Blizzard has more or less (paradoxically more and less) the same problem: Yes, they are currently remembered for their Diablo 4 launch and lauded again as if they could never do anything wrong, but their last two games in the 2020s have been Overwatch 2 and Diablo Immortal. Before that Overwatch in 2016. There is just not a Diablo 5 in the books for the next few years. RTS have always been niche, but considerably less so in the eras of Age of Empire and Command & Conquer, when StarCraft and WarCraft have been major hits. I don’t know if a StarCraft III would bring in billions. WoW is an entirely different beast, which fails to acquire a younger audience, while comparable phenomena like Fortnite don’t really struggle with this. WoW and Classic are bankable money hoses, but they are not getting bigger.

Even King has kind of run its course: Sure you have heard of Candy Crush, but its time has passed the moment smartphones became good enough for Fortnite (again). I just don’t see school kids in 2030 playing Candy Crush 2, while I can imagine they are still playing Fortnite. The same goes for Angry Birds. King failed to adapt to the new age after smartphones moved beyond the iPod-touch-era.

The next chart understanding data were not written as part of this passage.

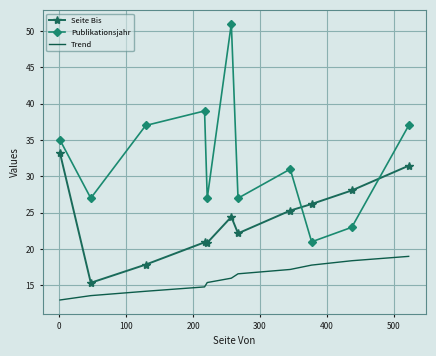

After their last crossing, which series has the higher values: Publikationsjahr or Seite Bis?

Publikationsjahr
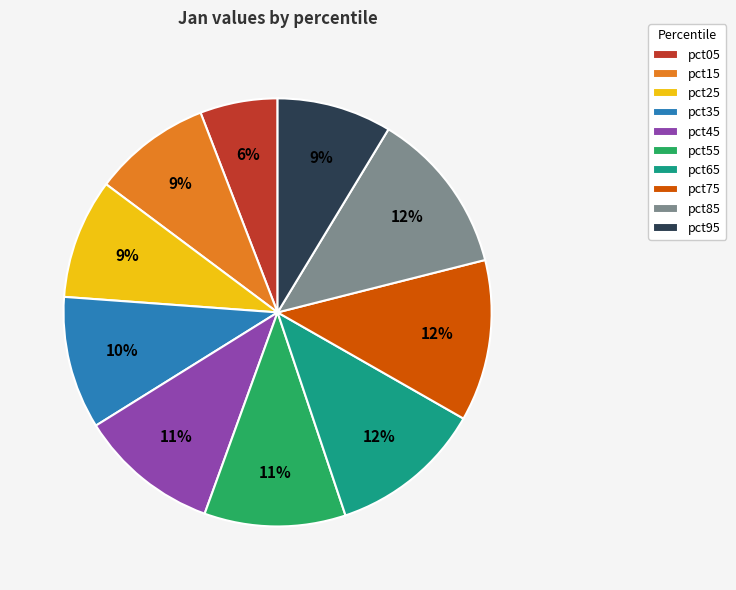

True or false: pct35 accounts for 10% of the total.

True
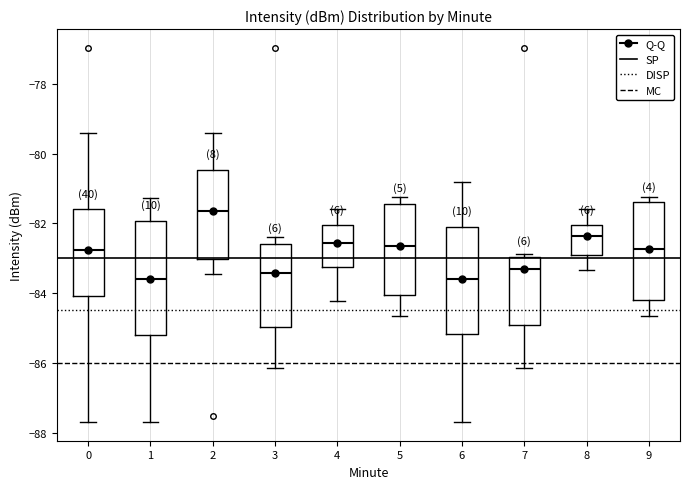

Reading left to right, transcribe this box plot: for each box, give where its median line is, the range the box spans, and where its two whiskers end, as read against the y-axis. The values are not printed on the chart, so give them approximately, as read against the axis.

0: median -82.8, box -84.0 to -81.6, whiskers -87.6 to -79.4
1: median -83.6, box -85.2 to -82.0, whiskers -87.6 to -81.2
2: median -81.6, box -83.0 to -80.4, whiskers -83.4 to -79.4
3: median -83.4, box -85.0 to -82.6, whiskers -86.2 to -82.4
4: median -82.6, box -83.2 to -82.0, whiskers -84.2 to -81.6
5: median -82.6, box -84.0 to -81.4, whiskers -84.6 to -81.2
6: median -83.6, box -85.2 to -82.0, whiskers -87.6 to -80.8
7: median -83.2, box -85.0 to -83.0, whiskers -86.2 to -82.8
8: median -82.4, box -83.0 to -82.0, whiskers -83.4 to -81.6
9: median -82.8, box -84.2 to -81.4, whiskers -84.6 to -81.2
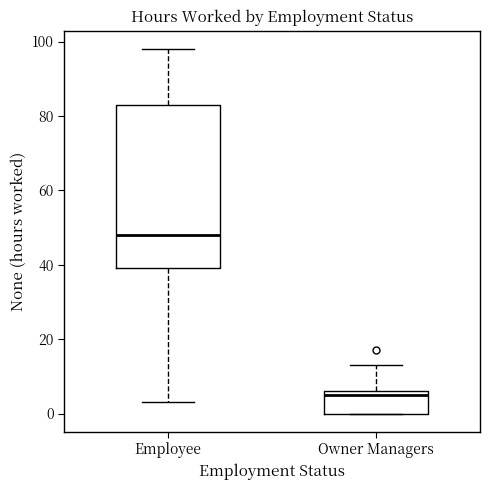

Comparing the boxes themselves (not the whiskers), which one is the tallest?

Employee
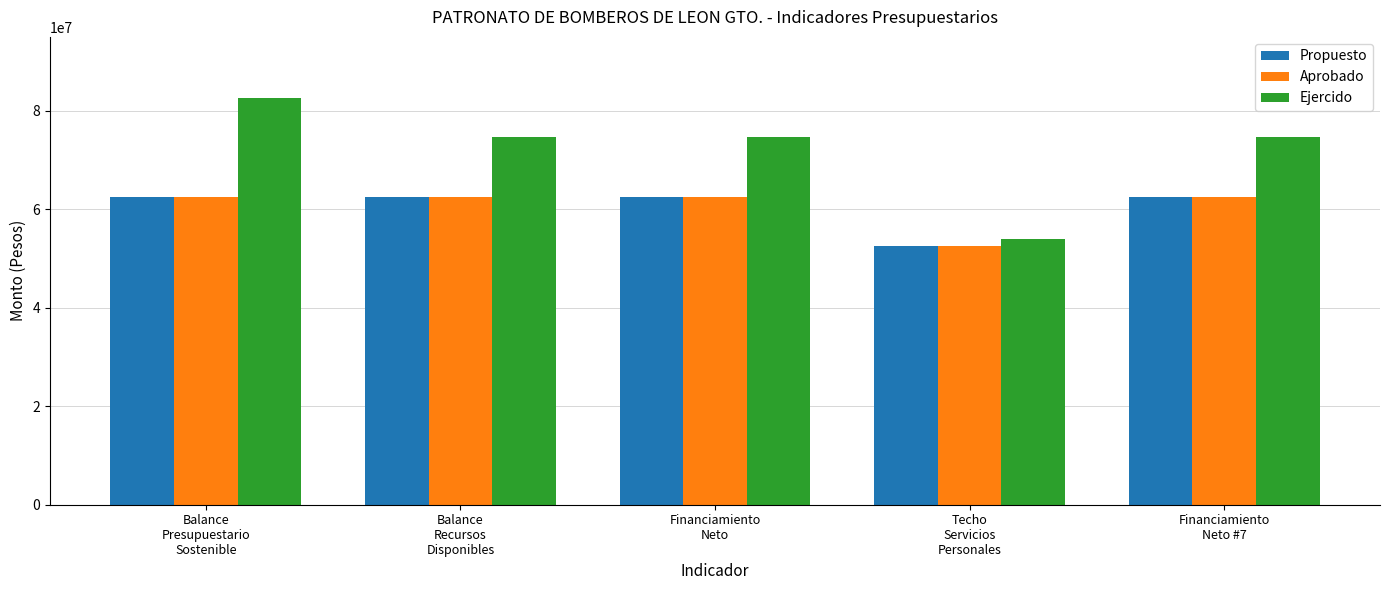

What are all the series names shown in the legend?

Propuesto, Aprobado, Ejercido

ABK has 17K employees and USD 7 billion of revenue, which sounds impressive, until you look into their annual report: nearly half their revenue comes from mobile vs. consoles and PC and it is the only segment not shrinking. According to their last annual, mainly due to the contributions of Diablo Immortal next to the shrinking King-franchises. More than 75% of ABK’s revenue are in-game purchases and subscriptions, which leaves less than 25% for game sales. Additionally Vanguard is credited multiple times in the report as selling so bad it ripped a hole in Activision’s 2022 financial year.

All in all I feel like Activision is the CoD-machine first and lives off of the last people still playing WoW and - more importantly - still playing Candy Crush. With the only exception of CoD (Warzone) they have difficulties acquiring a new audience and are visibly not growing any more. A streak of badly received CoDs can tank their company.

I still remember the heydays of both Blizzard and Activision and have fond memories of a lot of their franchises, but these times are gone and an acquisition now when the times are okay (Diablo 4, CoD MW2 selling much better than Vanguard) is much more sensible, than a sell off in a few years, when Candy Crush dries up and the then-current CoD sucks.

But someone already got promoted for that project, so why keep it around?